Based on True Events

2019 - 2023
My work Based on True Events documents war reenactments in Europe to question our understanding of historical wars and to confront the viewer with the paradoxical aesthetics of war.
It raises questions about how history is created and accessed, and what aspects of it may be forgotten or repressed.

I visited reenactments of the Napoleonic Wars of Liberation, the American Civil War, and World War I and II, in Belgium, France and Germany. While some of these events are performed in front of an audience, others take place on private property and are closed off from the outside world. Often there are strict rules, military ranks and procedures that must be followed. Not only the clothing must be authentic, but also the food and shelter.

Many of the reenactors have a strong knowledge of details, own original parts, partly tailor their clothes themselves or buy them from one of the few authentic tailors.
Their motivations vary enormously, from historical interest, trying to get close to the experiences of grandfathers to better understand them, weapons and war enthusiasm, collectors, to a glorified perception of war and camaraderie.
Many participate in combat reenactments, while some reject this and focus on displaying accurate uniforms and the daily life of soldiers. They want to share their knowledge and make it accessible so that knowledge about historical wars is not lost. For some, war reenactment even becomes an obsession.

With each of these reenactments, the true events behind them, are constantly reinterpreted and thus run the risk of being altered. Reenactments are always a kind of perfect warfare that cannot represent death, displacement and trauma.

Through my photography, I underscore the over-aestheticization of these performances in order to evoke the tension between truth and fiction. Due to their perfection, the reenactments expose themselves.
The question arises, which understanding of war is conveyed here, and in which way, we want to remember these wars.

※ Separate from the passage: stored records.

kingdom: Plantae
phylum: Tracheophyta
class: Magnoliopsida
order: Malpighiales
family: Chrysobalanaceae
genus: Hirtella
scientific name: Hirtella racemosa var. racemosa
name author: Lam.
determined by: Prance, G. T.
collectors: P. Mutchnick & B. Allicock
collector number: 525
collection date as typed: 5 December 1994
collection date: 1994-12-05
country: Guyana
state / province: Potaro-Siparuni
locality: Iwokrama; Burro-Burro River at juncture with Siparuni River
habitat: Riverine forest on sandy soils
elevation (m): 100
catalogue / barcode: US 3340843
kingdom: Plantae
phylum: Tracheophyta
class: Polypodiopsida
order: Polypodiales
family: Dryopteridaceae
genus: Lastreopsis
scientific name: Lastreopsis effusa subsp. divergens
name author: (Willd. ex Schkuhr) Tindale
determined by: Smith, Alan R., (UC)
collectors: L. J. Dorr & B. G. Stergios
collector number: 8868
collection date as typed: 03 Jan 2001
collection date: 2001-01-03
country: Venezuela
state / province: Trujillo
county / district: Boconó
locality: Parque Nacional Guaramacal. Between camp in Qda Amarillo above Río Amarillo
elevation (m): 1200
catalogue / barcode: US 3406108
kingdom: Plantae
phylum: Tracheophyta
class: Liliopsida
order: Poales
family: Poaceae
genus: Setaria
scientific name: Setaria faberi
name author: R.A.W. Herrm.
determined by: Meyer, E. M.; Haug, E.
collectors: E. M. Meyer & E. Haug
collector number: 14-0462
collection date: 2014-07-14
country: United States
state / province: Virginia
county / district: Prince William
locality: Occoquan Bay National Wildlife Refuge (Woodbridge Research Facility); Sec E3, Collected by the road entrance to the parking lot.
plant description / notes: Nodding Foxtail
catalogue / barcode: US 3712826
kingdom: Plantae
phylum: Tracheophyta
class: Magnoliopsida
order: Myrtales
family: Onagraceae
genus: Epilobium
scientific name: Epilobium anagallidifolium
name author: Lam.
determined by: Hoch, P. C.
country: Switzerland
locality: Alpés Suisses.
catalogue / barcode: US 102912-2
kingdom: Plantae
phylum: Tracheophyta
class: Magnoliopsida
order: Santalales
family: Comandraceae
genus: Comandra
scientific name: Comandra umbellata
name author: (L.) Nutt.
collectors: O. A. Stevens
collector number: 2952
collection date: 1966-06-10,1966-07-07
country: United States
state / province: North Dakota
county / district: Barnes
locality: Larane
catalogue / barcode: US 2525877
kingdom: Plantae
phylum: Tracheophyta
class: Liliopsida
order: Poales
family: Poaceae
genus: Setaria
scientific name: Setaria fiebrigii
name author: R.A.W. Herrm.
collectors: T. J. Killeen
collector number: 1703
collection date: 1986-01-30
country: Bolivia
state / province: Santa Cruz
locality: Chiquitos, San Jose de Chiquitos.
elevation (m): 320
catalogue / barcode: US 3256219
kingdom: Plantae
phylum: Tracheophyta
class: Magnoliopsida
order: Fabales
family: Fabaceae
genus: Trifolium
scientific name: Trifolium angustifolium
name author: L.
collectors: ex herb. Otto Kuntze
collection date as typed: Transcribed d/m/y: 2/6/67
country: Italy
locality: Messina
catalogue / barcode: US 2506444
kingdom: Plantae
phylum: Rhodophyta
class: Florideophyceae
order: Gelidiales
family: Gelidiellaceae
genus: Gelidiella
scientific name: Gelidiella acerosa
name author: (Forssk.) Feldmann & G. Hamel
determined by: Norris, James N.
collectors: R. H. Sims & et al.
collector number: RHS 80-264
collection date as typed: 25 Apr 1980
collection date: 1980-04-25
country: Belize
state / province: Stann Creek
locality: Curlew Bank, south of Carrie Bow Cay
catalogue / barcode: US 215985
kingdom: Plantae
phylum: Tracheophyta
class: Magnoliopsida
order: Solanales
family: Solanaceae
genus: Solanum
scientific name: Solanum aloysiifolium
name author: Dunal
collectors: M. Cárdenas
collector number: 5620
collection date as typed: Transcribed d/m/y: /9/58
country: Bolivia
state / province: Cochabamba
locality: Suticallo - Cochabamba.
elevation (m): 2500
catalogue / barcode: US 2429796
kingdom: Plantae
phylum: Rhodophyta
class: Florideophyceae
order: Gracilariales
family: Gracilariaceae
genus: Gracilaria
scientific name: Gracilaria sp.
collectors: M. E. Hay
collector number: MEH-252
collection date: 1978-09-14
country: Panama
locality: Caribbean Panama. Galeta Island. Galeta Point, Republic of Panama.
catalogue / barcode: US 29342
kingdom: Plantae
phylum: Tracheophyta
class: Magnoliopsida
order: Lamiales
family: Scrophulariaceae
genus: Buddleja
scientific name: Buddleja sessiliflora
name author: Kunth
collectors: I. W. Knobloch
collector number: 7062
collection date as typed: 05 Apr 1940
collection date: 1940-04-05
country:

As a German, seeing someone in a German Wehrmacht uniform for the first time was a strange feeling. I often thought of my great-grandfather, who had to serve in both World Wars. One of the reenactments took place on a former World War I battlefield. I have a letter from my great-grandfather, which he sent during his time in the First World War. The location on the letter is right next to the battlefield where I was to photograph a reenactment over a hundred years later. This gave me a feeling which I could hardly describe, a mixture of closeness and distance. The more I thought about the history of my great-grandfather and the horrors he must have experienced, the more distant and alien I felt in these situations.